## Problem requirements
Your answer is the line containing "INBUF B_pad (.PAD(B), .Y(B_c));" plus every line after it to the end of the data below, transcribed exactly and with nothing else.

## Dataset records
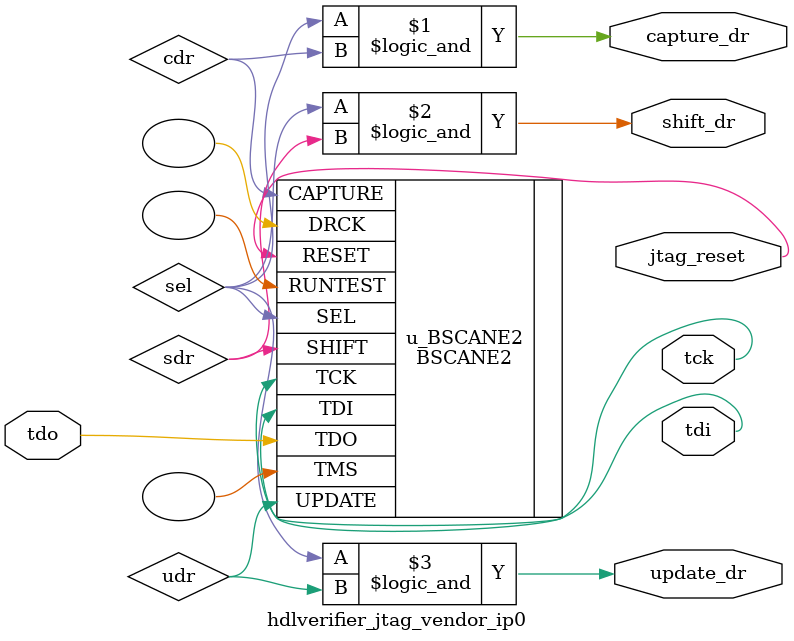
<source format=v>

/*-- ----------------------------------------------
-- File Name: hdlverifier_jtag_vendor_ip0.v
-- Created:   12-Feb-2019 13:57:45
-- Copyright  2019 MathWorks, Inc.
-- ----------------------------------------------*/

module hdlverifier_jtag_vendor_ip0
#(parameter JTAG_ID=2)
(
	output tdi,
	input tdo,
	output tck,
	output jtag_reset,
	output capture_dr,
    output shift_dr,
    output update_dr
);

wire sel;
wire cdr;
wire sdr;
wire udr;

assign capture_dr   = sel && cdr;
assign shift_dr     = sel && sdr;
assign update_dr    = sel && udr;

BSCANE2 #(.JTAG_CHAIN(JTAG_ID)) u_BSCANE2(
        .TDI(tdi),
        .SEL(sel),
        .RESET(jtag_reset),
        .TCK(tck),
        .CAPTURE(cdr),
        .TMS(),
        .TDO(tdo),
        .RUNTEST(),
        .SHIFT(sdr),
        .UPDATE(udr),
        .DRCK()
);

endmodule
</source>
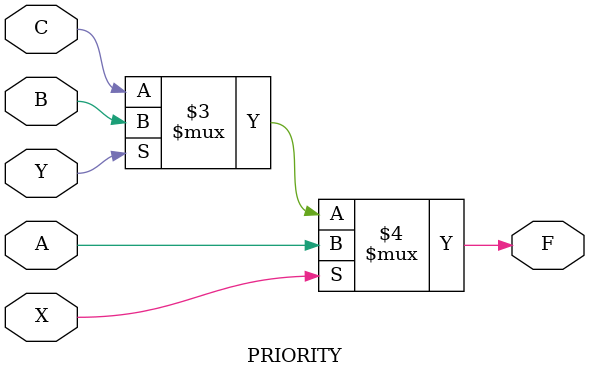
<source format=v>
module PRIORITY (
    A, B, C, X, Y, F
);
    input A, B, C, X, Y;
    output F;

    assign F = (X == 1'b1) ? A :
                (Y == 1'b1) ? B :
                                C;
    
endmodule
</source>
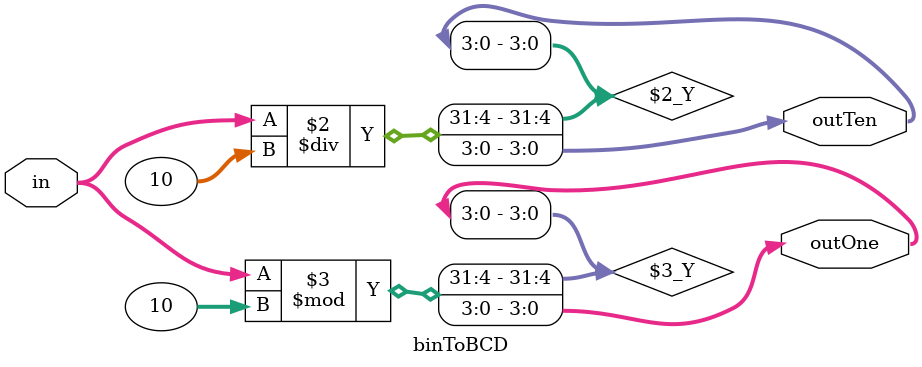
<source format=v>
module binToBCD(in, outOne, outTen);
	input [5:0]in;
	output reg [3:0]outTen, outOne;
	
	always@(*)begin
		outTen<=in/10;
		outOne<=in%10;
	end

endmodule
</source>
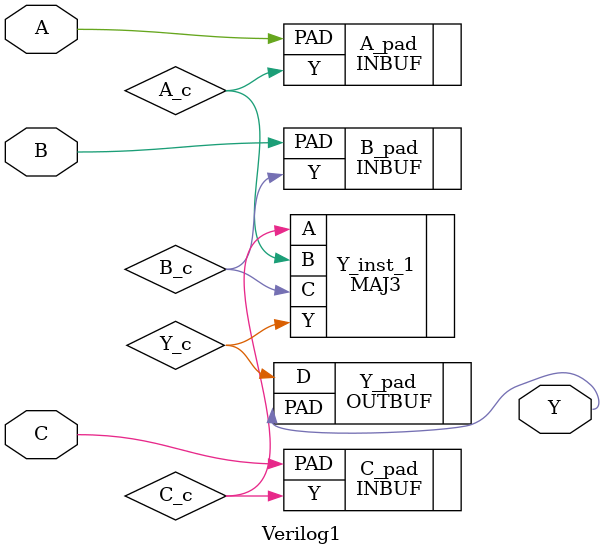
<source format=v>
`timescale 1 ns/100 ps


module Verilog1(
       A,
       B,
       C,
       Y
    );
input  A;
input  B;
input  C;
output Y;

    wire GND, VCC, A_c, B_c, C_c, Y_c;
    
    MAJ3 Y_inst_1 (.A(C_c), .B(A_c), .C(B_c), .Y(Y_c));
    INBUF C_pad (.PAD(C), .Y(C_c));
    INBUF B_pad (.PAD(B), .Y(B_c));
    OUTBUF Y_pad (.D(Y_c), .PAD(Y));
    VCC VCC_i (.Y(VCC));
    GND GND_i (.Y(GND));
    INBUF A_pad (.PAD(A), .Y(A_c));
    
endmodule

</source>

## Exercise answer
    INBUF B_pad (.PAD(B), .Y(B_c));
    OUTBUF Y_pad (.D(Y_c), .PAD(Y));
    VCC VCC_i (.Y(VCC));
    GND GND_i (.Y(GND));
    INBUF A_pad (.PAD(A), .Y(A_c));
    
endmodule

</source>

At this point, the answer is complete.